Problem description: Without including any pictures, please copy every entry below exactly.
+--
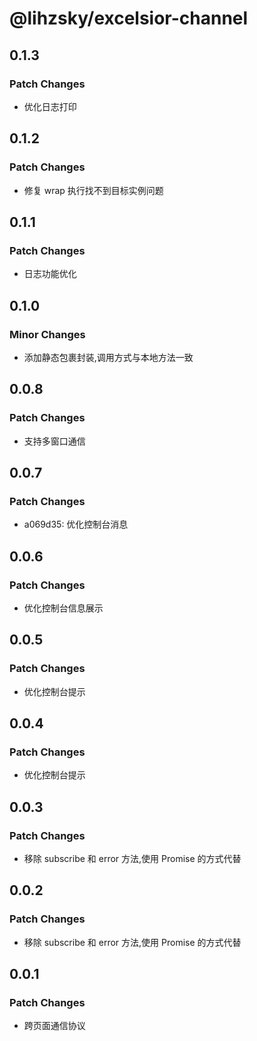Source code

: # @lihzsky/excelsior-channel

## 0.1.3

### Patch Changes

- 优化日志打印

## 0.1.2

### Patch Changes

- 修复 wrap 执行找不到目标实例问题

## 0.1.1

### Patch Changes

- 日志功能优化

## 0.1.0

### Minor Changes

- 添加静态包裹封装,调用方式与本地方法一致

## 0.0.8

### Patch Changes

- 支持多窗口通信

## 0.0.7

### Patch Changes

- a069d35: 优化控制台消息

## 0.0.6

### Patch Changes

- 优化控制台信息展示

## 0.0.5

### Patch Changes

- 优化控制台提示

## 0.0.4

### Patch Changes

- 优化控制台提示

## 0.0.3

### Patch Changes

- 移除 subscribe 和 error 方法,使用 Promise 的方式代替

## 0.0.2

### Patch Changes

- 移除 subscribe 和 error 方法,使用 Promise 的方式代替

## 0.0.1

### Patch Changes

- 跨页面通信协议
+--
Result for this task:
Source code

: # @lihzsky/excelsior-channel

## 0.1.3

### Patch Changes

- 优化日志打印

## 0.1.2

### Patch Changes

- 修复 wrap 执行找不到目标实例问题

## 0.1.1

### Patch Changes

- 日志功能优化

## 0.1.0

### Minor Changes

- 添加静态包裹封装,调用方式与本地方法一致

## 0.0.8

### Patch Changes

- 支持多窗口通信

## 0.0.7

### Patch Changes

- a069d35: 优化控制台消息

## 0.0.6

### Patch Changes

- 优化控制台信息展示

## 0.0.5

### Patch Changes

- 优化控制台提示

## 0.0.4

### Patch Changes

- 优化控制台提示

## 0.0.3

### Patch Changes

- 移除 subscribe 和 error 方法,使用 Promise 的方式代替

## 0.0.2

### Patch Changes

- 移除 subscribe 和 error 方法,使用 Promise 的方式代替

## 0.0.1

### Patch Changes

- 跨页面通信协议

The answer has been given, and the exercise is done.